Last Updated: 25 Jan, 2021
Difficulty: Easy

## PROBLEM STATEMENT

#### Note :

1. Each list of intervals is pairwise disjoint.
2. 'INTERVAL1' and 'INTERVAL2' don't contain duplicate intervals.
3. If there is no intersection present in 'INTERVAL1' and 'INTERVAL2' return an empty array/list.

#### For example, if INTERVAL1 = [[0, 5], [7, 9], [10, 11]] and INTERVAL2 = [[0, 2], [3, 7], [12, 15]], then the intersection array/list will be [[0, 2], [3, 5], [7, 7]].

##### Input Format
The first line of input contains an integer 'T' which denotes the number of test cases or queries to be run. Then the test cases follow.

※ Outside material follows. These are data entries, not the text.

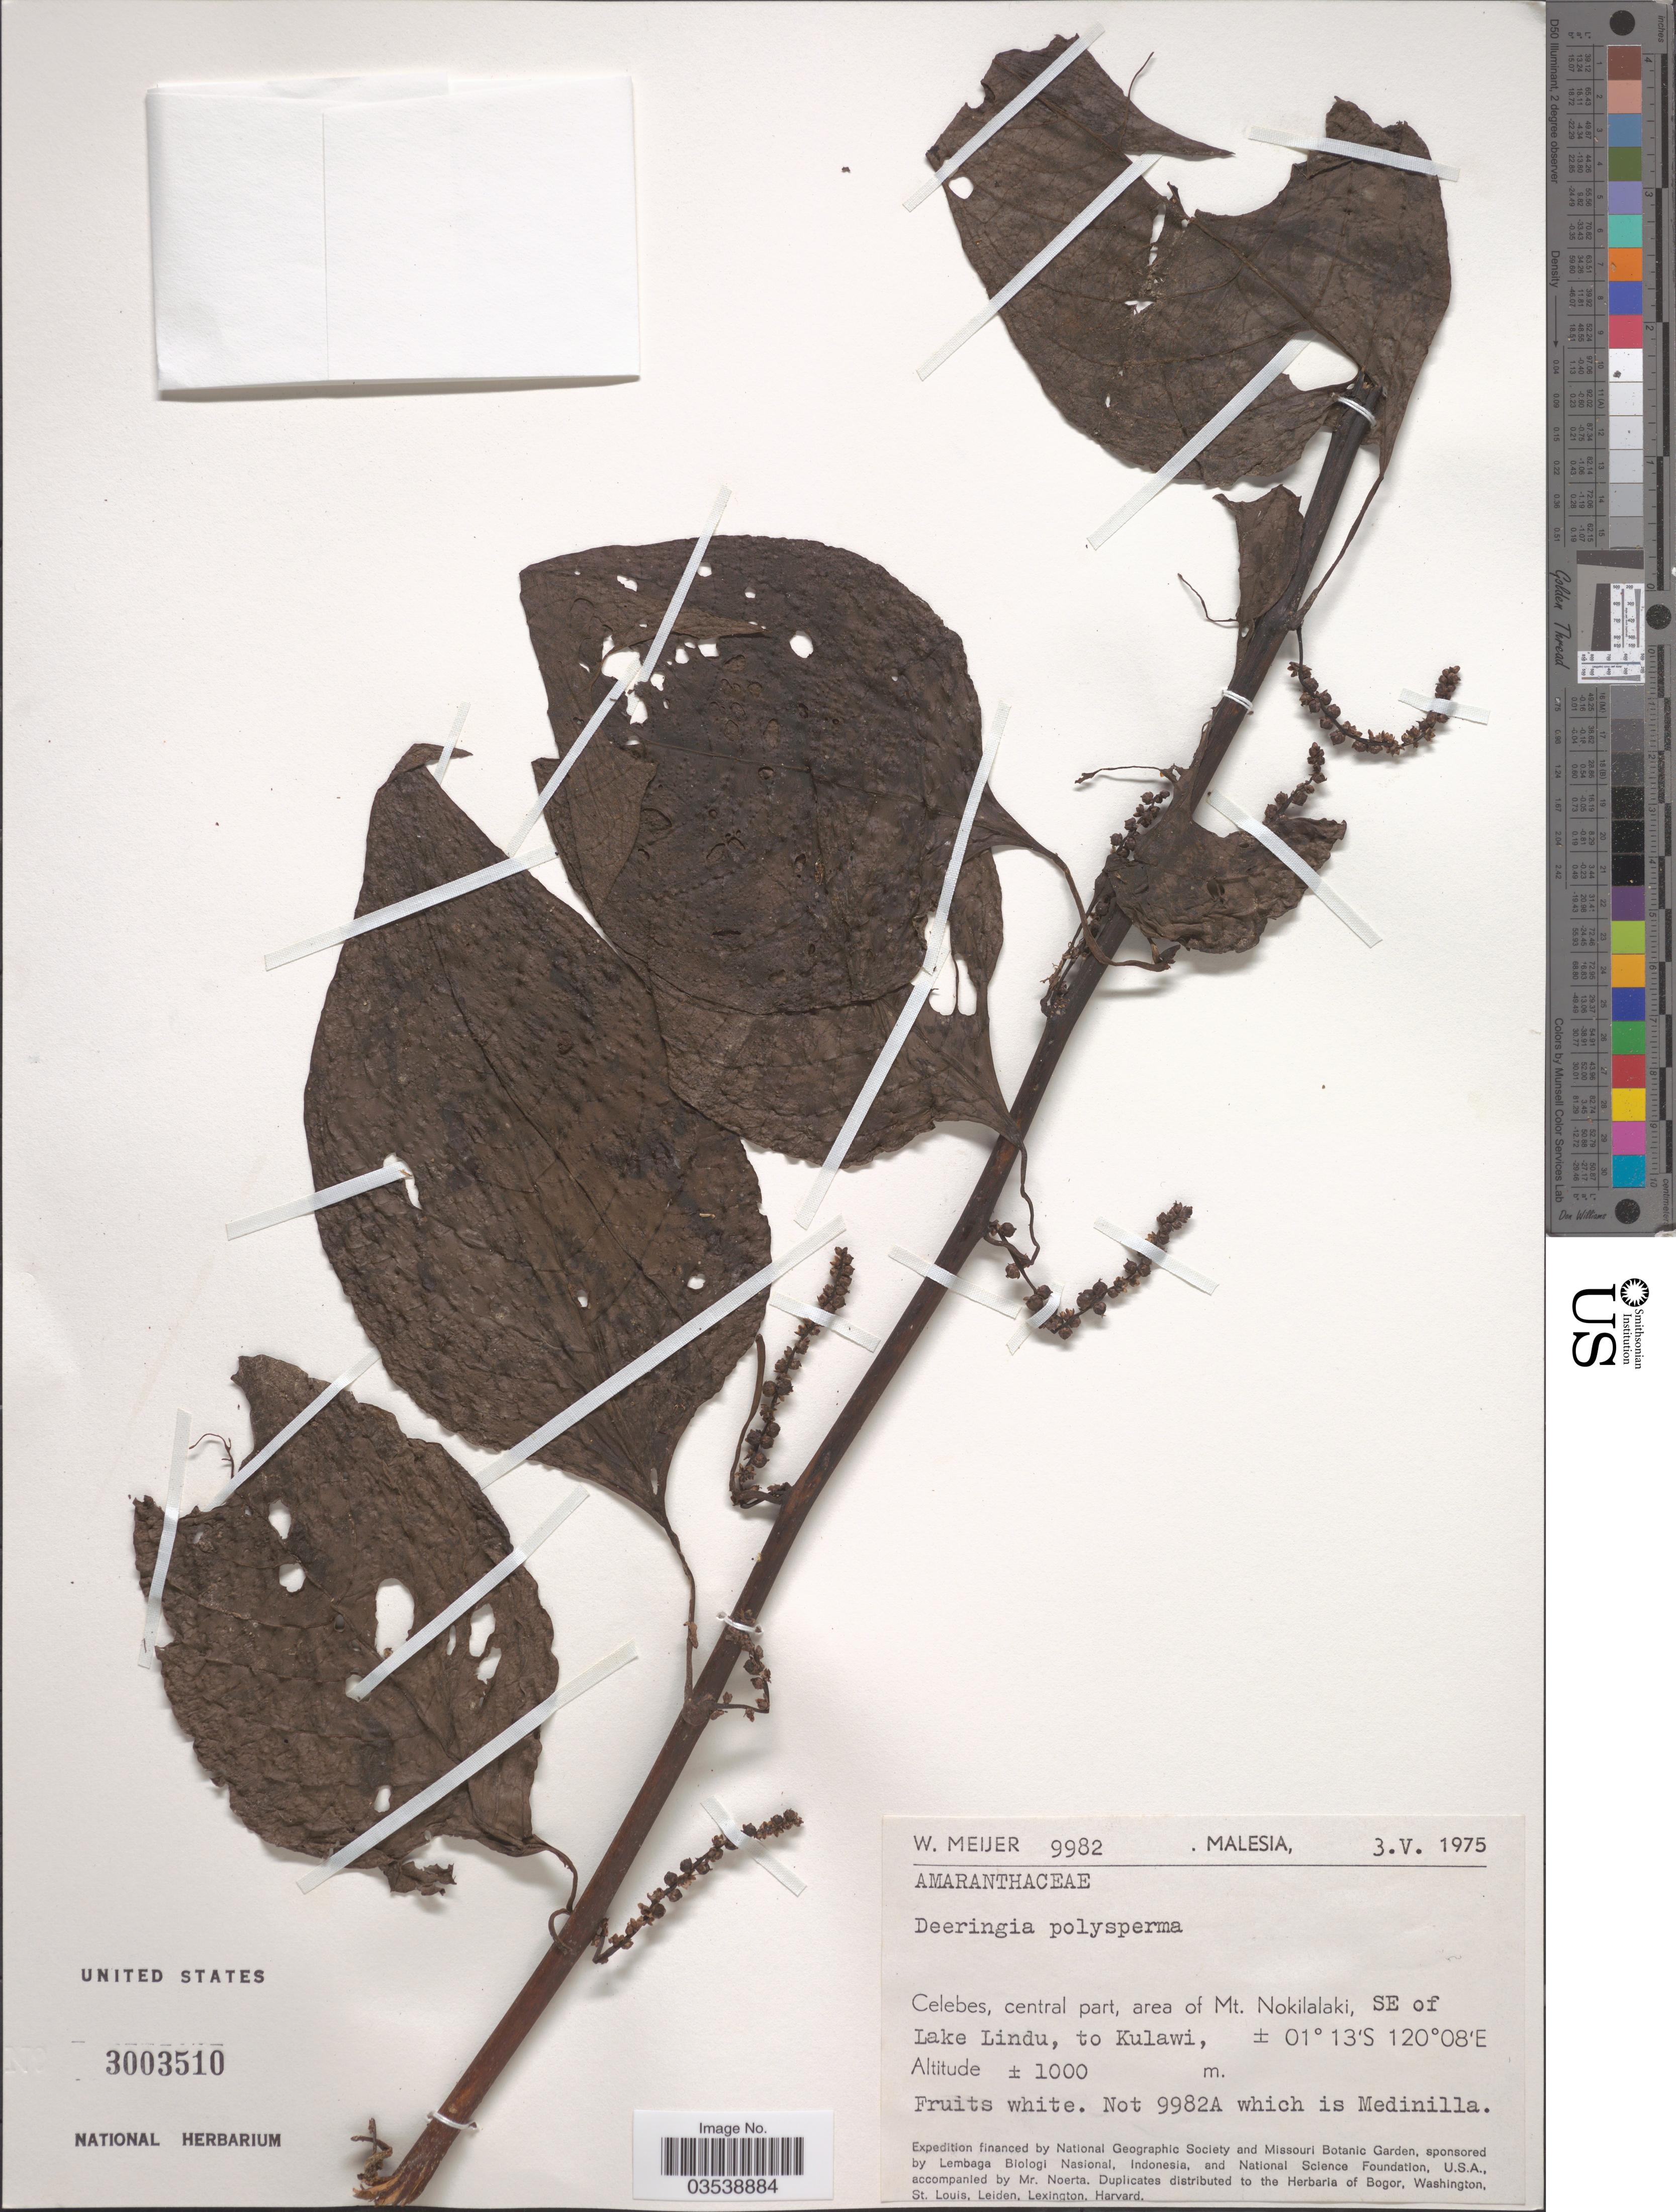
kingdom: Plantae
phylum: Tracheophyta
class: Magnoliopsida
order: Caryophyllales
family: Amaranthaceae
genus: Deeringia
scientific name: Deeringia polysperma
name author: (Roxb.) Moq.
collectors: W. Meijer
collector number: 9982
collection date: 1975-05-03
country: Malaysia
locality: Celebes, central part, area of Mt. Nokilalaki, SE of Lake Lindu, to Kulawi.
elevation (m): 1000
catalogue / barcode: US 3003510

The first line of each test case contains two single-space separated integers ‘N1’ and ‘N2’, representing the length of ‘INTERVAL1 ’ and ‘INTERVAL2’ respectively.

The second line of each test case contains ‘2 * N1’ single space-separated integers denoting the intervals of the array/list INTERVAL1.

The third line of each test case contains ‘2 * N2’ single space-separated integers denoting the intervals of the array/list INTERVAL2.
##### Output Format :
Print the list/array of intervals of the intersection of ‘INTERVAL1’ and ‘INTERVAL1’.

Print the output of each test case in a separate line.
##### Note:
You do not need to print anything; it has already been taken care of. Just implement the given function.
##### Constraints:
1 <= T <= 100
0 <= N1 <= 5000
0 <= N2 <= 5000
0 <= INTERVAL1[i][0] <=10^5
INTERVAL1[i][0] < INTERVAL1[i][1] <= 10^5
0 <= INTERVAL2[i][0] <=10^5
INTERVAL2[i][0] < INTERVAL2[i][1] <= 10^5

where 'T' denotes the number of test cases to be run, 'N1' and 'N2' denote the sizes of 'INTERVAL1' and 'INTERVAL2' respectively.

Time Limit: 1 second

## Approach 1

The main intuition behind this approach is that ‘INTERVAL1’ and ‘INTERVAL2’ are already sorted. So two cases arise:

1. If INTERVAL1[0] has the smallest endpoint, it can only intersect INTERVAL2[0]. After that, we can discard INTERVAL1[0] since it cannot intersect with anything else.
2. If INTERVAL2[0] has the smallest endpoint, it can only intersect INTERVAL1[0]. After that can discard INTERVAL2[0] since it cannot intersect with anything else.

Hence we can use a two-pointer algorithm.

Here is the algorithm:

1. Initialise two integer variables ‘i’ and ‘j’ that iterate over ‘INTERVAL1’ and ‘INTERVAL2’ respectively. Also initialise vector ‘intersection’ that stores the result.
1. Find the maximum of INTERVAL1[i][0] and INTERVAL2[j][0] i.e. ‘startInterval’ and minimum ofINTERVAL1[i][1] andINTERVAL2[j][1] i.e. ‘endInterval’.
2. If startInterval <= endInterval
1. Push vector {startInterval, endInterval} in ‘intersection’.
3. If INTERVAL1[i][1] < INTERVAL2[j][1]
1. i++
4. Else
1. j++
2. Finally, we return intersection.